Margin calls are based on the performance and volatility of assets, not the status of the broker. The size of the call is based on the amount of business a broker is doing, the direction of positions in the broker’s trading book and the historic moves and volumes of shares the customers are trading.
One electronic market maker told the Financial Times it knew exactly how much the DTCC was going to ask for in advance.
Robinhood, it appears, did not. It quickly raised $3.4bn in two capital infusions to get through the turbulence. Lawmakers will probably want to know why.

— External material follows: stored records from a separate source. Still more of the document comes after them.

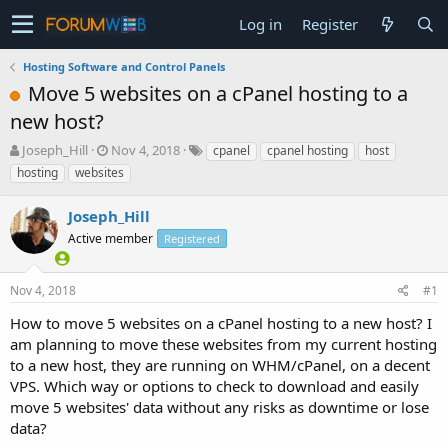
Log in
Register
Hosting Software and Control Panels
Move 5 websites on a cPanel hosting to a
new host?
T
S
Joseph_Hill
Nov 4, 2018
cpanel
cpanel hosting
host
h
t
hosting
websites
r
a
e
r
Joseph_Hill
a
t
d
Active member
d
Registered
s
a
t
t
Nov 4, 2018
#1
a
e
r
How to move 5 websites on a cPanel hosting to a new host? I
t
am planning to move these websites from my current hosting
e
to a new host, they are running on WHM/cPanel, on a decent
r
VPS. Which way or options to check to download and easily
move 5 websites' data without any risks as downtime or lose
data?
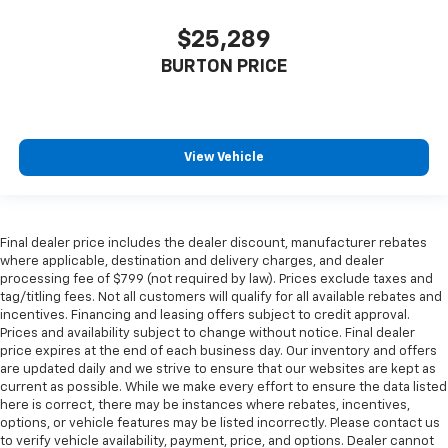
$25,289
BURTON PRICE
View Vehicle
Final dealer price includes the dealer discount, manufacturer rebates
where applicable, destination and delivery charges, and dealer
processing fee of $799 (not required by law). Prices exclude taxes and
tag/titling fees. Not all customers will qualify for all available rebates and
incentives. Financing and leasing offers subject to credit approval.
Prices and availability subject to change without notice. Final dealer
price expires at the end of each business day. Our inventory and offers
are updated daily and we strive to ensure that our websites are kept as
current as possible. While we make every effort to ensure the data listed
here is correct, there may be instances where rebates, incentives,
options, or vehicle features may be listed incorrectly. Please contact us
to verify vehicle availability, payment, price, and options. Dealer cannot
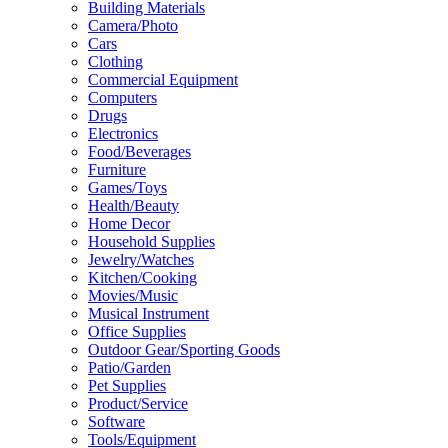
Building Materials
Camera/Photo
Cars
Clothing
Commercial Equipment
Computers
Drugs
Electronics
Food/Beverages
Furniture
Games/Toys
Health/Beauty
Home Decor
Household Supplies
Jewelry/Watches
Kitchen/Cooking
Movies/Music
Musical Instrument
Office Supplies
Outdoor Gear/Sporting Goods
Patio/Garden
Pet Supplies
Product/Service
Software
Tools/Equipment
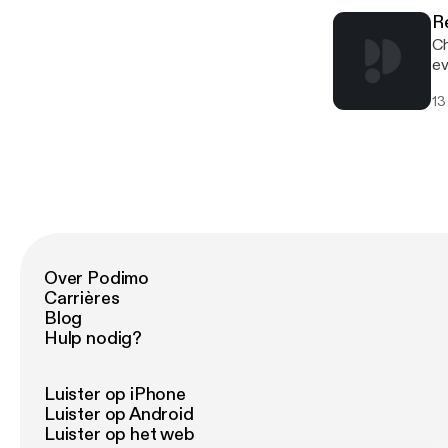
R
Ch
ev
13
Over Podimo
Carrières
Blog
Hulp nodig?
Luister op iPhone
Luister op Android
Luister op het web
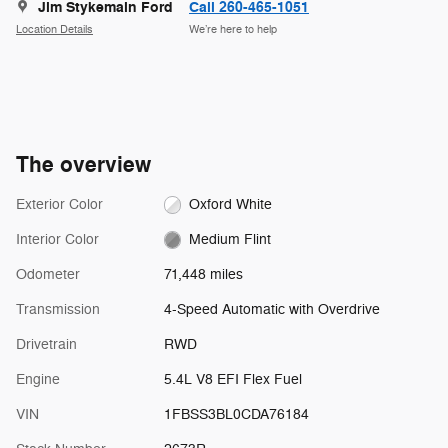
Jim Stykemain Ford
Call 260-465-1051
Location Details
We’re here to help
The overview
Exterior Color
Oxford White
Interior Color
Medium Flint
Odometer
71,448 miles
Transmission
4-Speed Automatic with Overdrive
Drivetrain
RWD
Engine
5.4L V8 EFI Flex Fuel
VIN
1FBSS3BL0CDA76184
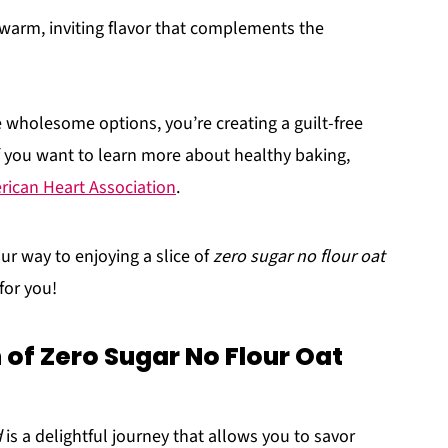
t warm, inviting flavor that complements the
e wholesome options, you’re creating a guilt-free
 If you want to learn more about healthy baking,
ican Heart Association
.
ur way to enjoying a slice of
zero sugar no flour oat
for you!
of Zero Sugar No Flour Oat
d
is a delightful journey that allows you to savor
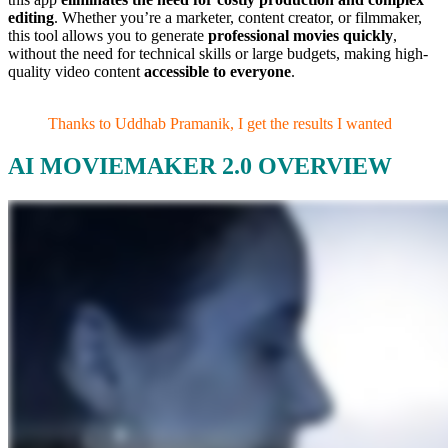
editing
. Whether you’re a marketer, content creator, or filmmaker,
this tool allows you to generate
professional movies quickly
,
without the need for technical skills or large budgets, making high-
quality video content
accessible to everyone
.
Thanks to Uddhab Pramanik, I get the results I wanted
AI MOVIEMAKER 2.0 OVERVIEW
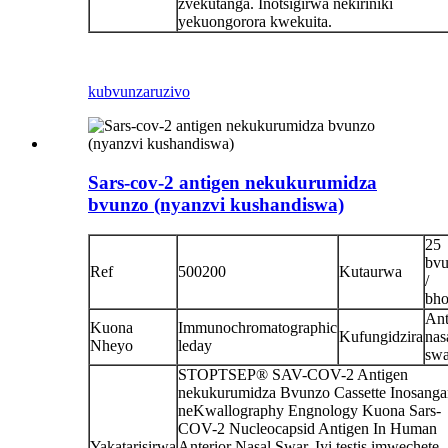
zvekutanga. Inotsigirwa nekiriniki
yekuongorora kwekuita.
kubvunza
ruzivo
Sars-cov-2 antigen nekukurumidza
bvunzo (nyanzvi kushandiswa)
25
bv
Ref
500200
Kutaurwa
/
bho
Ant
Kuona
Immunochromatographic
Kufungidzira
nas
Nheyo
leday
sw
STOPTSEP® SAV-COV-2 Antigen
nekukurumidza Bvunzo Cassette Inosanga
neKwallography Engnology Kuona Sars-
COV-2 Nucleocapsid Antigen In Human
Yakatarisirwa
Anterior Nasal Swar. Iyi testis imwechete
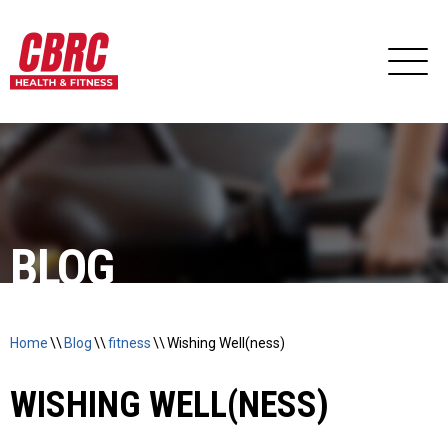
BLOG
Home
\\
Blog
\\
fitness
\\
Wishing Well(ness)
WISHING WELL(NESS)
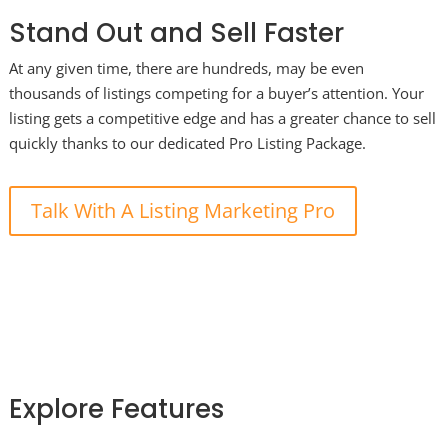
Stand Out and Sell Faster
At any given time, there are hundreds, may be even
thousands of listings competing for a buyer’s attention. Your
listing gets a competitive edge and has a greater chance to sell
quickly thanks to our dedicated Pro Listing Package.
Talk With A Listing Marketing Pro
Explore Features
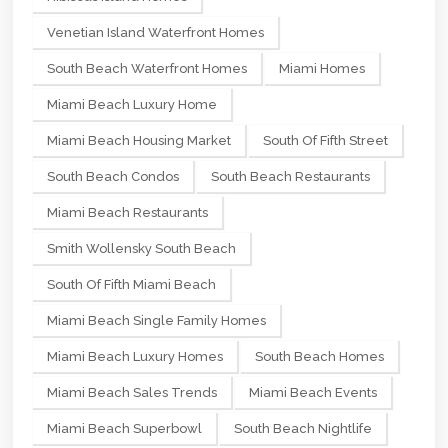
Venetian Island Waterfront Homes
South Beach Waterfront Homes
Miami Homes
Miami Beach Luxury Home
Miami Beach Housing Market
South Of Fifth Street
South Beach Condos
South Beach Restaurants
Miami Beach Restaurants
Smith Wollensky South Beach
South Of Fifth Miami Beach
Miami Beach Single Family Homes
Miami Beach Luxury Homes
South Beach Homes
Miami Beach Sales Trends
Miami Beach Events
Miami Beach Superbowl
South Beach Nightlife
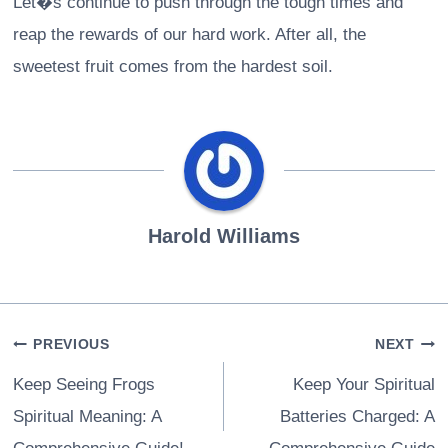
Let�s continue to push through the tough times and
reap the rewards of our hard work. After all, the
sweetest fruit comes from the hardest soil.
Harold Williams
Post
PREVIOUS
NEXT
navigation
Keep Seeing Frogs
Keep Your Spiritual
Spiritual Meaning: A
Batteries Charged: A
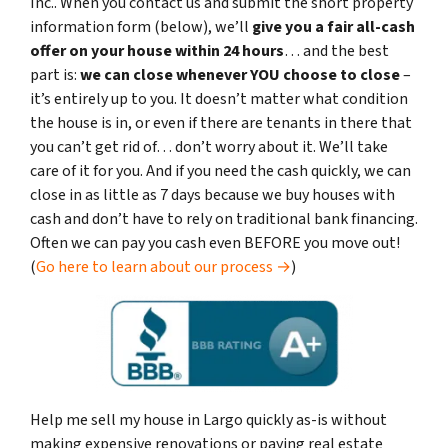
Inc.. When you contact us and submit the short property
information form (below), we’ll
give you a fair all-cash
offer on your house within 24 hours
… and the best
part is:
we can close whenever YOU choose to close
–
it’s entirely up to you. It doesn’t matter what condition
the house is in, or even if there are tenants in there that
you can’t get rid of… don’t worry about it. We’ll take
care of it for you. And if you need the cash quickly, we can
close in as little as 7 days because we buy houses with
cash and don’t have to rely on traditional bank financing.
Often we can pay you cash even BEFORE you move out!
(
Go here to learn about our process →
)
Help me sell my house in Largo quickly as-is without
making expensive renovations or paying real estate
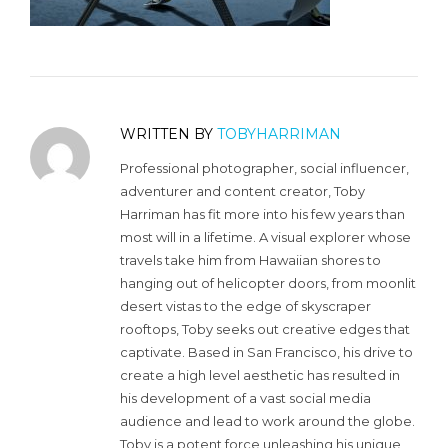
WRITTEN BY
TOBYHARRIMAN
Professional photographer, social influencer,
adventurer and content creator, Toby
Harriman has fit more into his few years than
most will in a lifetime. A visual explorer whose
travels take him from Hawaiian shores to
hanging out of helicopter doors, from moonlit
desert vistas to the edge of skyscraper
rooftops, Toby seeks out creative edges that
captivate. Based in San Francisco, his drive to
create a high level aesthetic has resulted in
his development of a vast social media
audience and lead to work around the globe.
Toby is a potent force unleashing his unique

Robinhood has called for shares to be settled instantly. Would that prevent further restrictions?
Since the trading surge, Tenev has repeatedly called for the “antiquated” two-day settlement period to be done in real time.
DTCC says it has the technology to settle on the same day but “the industry isn’t aligned”. That is not a euphemism. A shift like this would have a knock-on effect to other financial markets activity, from options trading to securities lending and cash borrowing.
Besides the vast expense to the industry, customers would have to pay for their deals in advance. Market makers would also lose the ability to combine all their positions and take their net exposure at the end of the trading day. That would effectively take US markets back to pre-1891 standards, the DTCC says. Griffin may be called on to explain.
Is short selling the core problem?
Tenev argues it is central, complaining publicly that “it should not be possible to sell more shares than are out there” — a point he links to two-day settlement.
In blogs, Robinhood has also argued that the plumbing behind markets is faulty. “The market mechanisms behind short selling, securities lending, and clearing are complex. This complexity can lead to the perception that the game is rigged to benefit certain market participants at the expense of others,” a recent blog read. “Although this isn’t necessarily the case, abuses do happen and at a minimum perception can become reality for some.”
Cutting “excess short selling” would help market stability, it says, since the broker in the middle will not be as exposed if the plumbing clogs up.
But Robinhood itself makes money from the stock lending essential for legal short selling. Like some other brokers, it allows investors to trade on margin accounts, in which a customer borrows part of the purchase price of a stock from the broker, rather than stumping up all the money in advance. In that scenario, Robinhood still owns the shares and can lend out the securities in the customer’s account, earning a profit on the trade.
Tenev may need to explain why he objects to the practice.
Are untrained investors fully aware of the risks?
Some Redditors were big financial winners from the meme stocks frenzy. Others lost savings in the collapse, or even borrowed money to take on bets that quickly soured.
Lawmakers will want to know what responsibility Huffman and Gill take here, and how they seek to protect small investors.
Has short selling changed for ever?
Plotkin is likely to be called on to explain what useful function short selling performs, how Melvin got its bets so wrong, and whether Redditors have permanently changed the game for supposedly sophisticated speculators betting against stocks. Griffin is also likely to face questions over how Citadel Securities avoids potential conflicts of interest when it completes Robinhood’s trades and the Citadel hedge fund bailed out one of the industry’s biggest victims.